Using Little Red Riding Hood as a metaphor for a relationship with a sociopath, this new short book, Narcissists, SOCIOPATHS & Wolves: Lessons From Little Red Riding Hood, highlights the prevalence of sociopaths and why, just like in Little Red Riding Hood, even when we cross paths with a “wolf,” we and others around us (like the nearby woodcutters in the fairy tale) don’t see what is right in front of us—that the wolf is a wolf and that wolves are dangerous. In addition, the book includes some painful realizations that I only came to after writing Husband, Liar, Sociopath—that wolves have insatiable appetites—they are always in need of “fuel” and that I am like Little Red Riding Hood in many ways. I was trained by my family not to recognize the wolves in the world. I was trained to be vulnerable. Why? Because as I’ve continued to heal and understand, I’ve come to the conclusion that my father was a narcissist, and I had been trained to be willing narcissistic fuel.

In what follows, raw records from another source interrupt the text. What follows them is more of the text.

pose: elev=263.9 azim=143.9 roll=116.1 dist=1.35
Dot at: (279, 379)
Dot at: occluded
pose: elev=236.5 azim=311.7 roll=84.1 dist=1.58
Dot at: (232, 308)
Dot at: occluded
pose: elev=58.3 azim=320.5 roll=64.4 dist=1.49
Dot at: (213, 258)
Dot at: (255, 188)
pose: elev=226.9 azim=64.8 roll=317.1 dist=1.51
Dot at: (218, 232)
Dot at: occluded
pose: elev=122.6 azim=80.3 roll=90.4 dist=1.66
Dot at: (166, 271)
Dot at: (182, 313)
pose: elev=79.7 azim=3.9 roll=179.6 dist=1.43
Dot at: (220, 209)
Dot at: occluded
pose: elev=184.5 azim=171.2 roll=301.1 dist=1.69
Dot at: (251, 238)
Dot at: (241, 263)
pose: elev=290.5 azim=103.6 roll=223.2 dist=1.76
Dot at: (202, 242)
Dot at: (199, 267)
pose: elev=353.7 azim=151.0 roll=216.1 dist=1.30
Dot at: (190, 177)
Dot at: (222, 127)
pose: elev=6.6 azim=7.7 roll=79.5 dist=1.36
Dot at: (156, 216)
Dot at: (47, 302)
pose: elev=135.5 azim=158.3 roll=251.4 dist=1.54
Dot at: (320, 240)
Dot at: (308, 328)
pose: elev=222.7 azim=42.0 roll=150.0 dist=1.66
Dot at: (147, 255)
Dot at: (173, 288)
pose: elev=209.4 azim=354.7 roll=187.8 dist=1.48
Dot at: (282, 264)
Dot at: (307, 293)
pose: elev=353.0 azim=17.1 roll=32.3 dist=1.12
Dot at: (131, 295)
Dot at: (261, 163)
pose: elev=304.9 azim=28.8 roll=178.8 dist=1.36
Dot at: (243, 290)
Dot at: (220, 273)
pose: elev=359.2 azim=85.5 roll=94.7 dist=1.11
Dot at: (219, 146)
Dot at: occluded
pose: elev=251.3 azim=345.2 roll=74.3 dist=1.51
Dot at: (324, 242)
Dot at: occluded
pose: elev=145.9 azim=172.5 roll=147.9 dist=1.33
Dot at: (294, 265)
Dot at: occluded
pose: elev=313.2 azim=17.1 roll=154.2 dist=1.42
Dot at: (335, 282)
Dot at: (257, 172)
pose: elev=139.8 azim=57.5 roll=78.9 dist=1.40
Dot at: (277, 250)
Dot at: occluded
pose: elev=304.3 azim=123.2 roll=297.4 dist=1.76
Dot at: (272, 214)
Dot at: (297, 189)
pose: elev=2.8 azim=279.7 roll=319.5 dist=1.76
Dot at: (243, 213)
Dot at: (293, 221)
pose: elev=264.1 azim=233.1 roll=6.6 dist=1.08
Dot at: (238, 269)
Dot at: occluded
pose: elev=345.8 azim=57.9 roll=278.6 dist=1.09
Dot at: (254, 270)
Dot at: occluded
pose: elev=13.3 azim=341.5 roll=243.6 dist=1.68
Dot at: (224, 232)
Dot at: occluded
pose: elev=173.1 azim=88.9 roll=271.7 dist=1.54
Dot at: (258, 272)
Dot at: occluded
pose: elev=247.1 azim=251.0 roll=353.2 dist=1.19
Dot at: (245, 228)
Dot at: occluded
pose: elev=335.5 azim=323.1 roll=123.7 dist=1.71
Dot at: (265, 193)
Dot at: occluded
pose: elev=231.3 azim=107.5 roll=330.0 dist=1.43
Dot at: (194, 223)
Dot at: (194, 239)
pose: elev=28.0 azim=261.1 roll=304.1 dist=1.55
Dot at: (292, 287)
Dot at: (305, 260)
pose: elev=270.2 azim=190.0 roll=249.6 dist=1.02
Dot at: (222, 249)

When I’ve mentioned this realization to others close to our family, many validate my perceptions and note that it saddened them that it took me so long to understand this. My mother was empathetic and selfless, and sacrificed so much for her relationship with my father, and I was taught to do the same. Why did it take me decades to see this? Perhaps because the realization that a parent loves you, not for yourself, but only for what you can supply to him or her is brutally painful, and because the question, “What can I do and how can I change so someone I love will love me back?” gets woven into the very fabric of your being. You just don’t know how to be any other way.
I needed to understand this so that I would no longer be ruled by it. I wish I had understood the reality of “me” and my family dynamic decades ago. It might have made me aware of my own vulnerabilities to the wolves in the world who would profess to love me.
So that my own painful experience may prevent others from traveling the same road, the final chapter of the new book lists subtle warning signs that you might be in a relationship with a sociopath. I hope it will be a useful supplement to Donna’s very helpful, empirically-based list of Red Flags of Lovefraud. My list is based on my personal experience of the symptoms of being in a long-term relationship with a sociopath. From personal experience, the on-going warning signs can differ from the initial warning signs.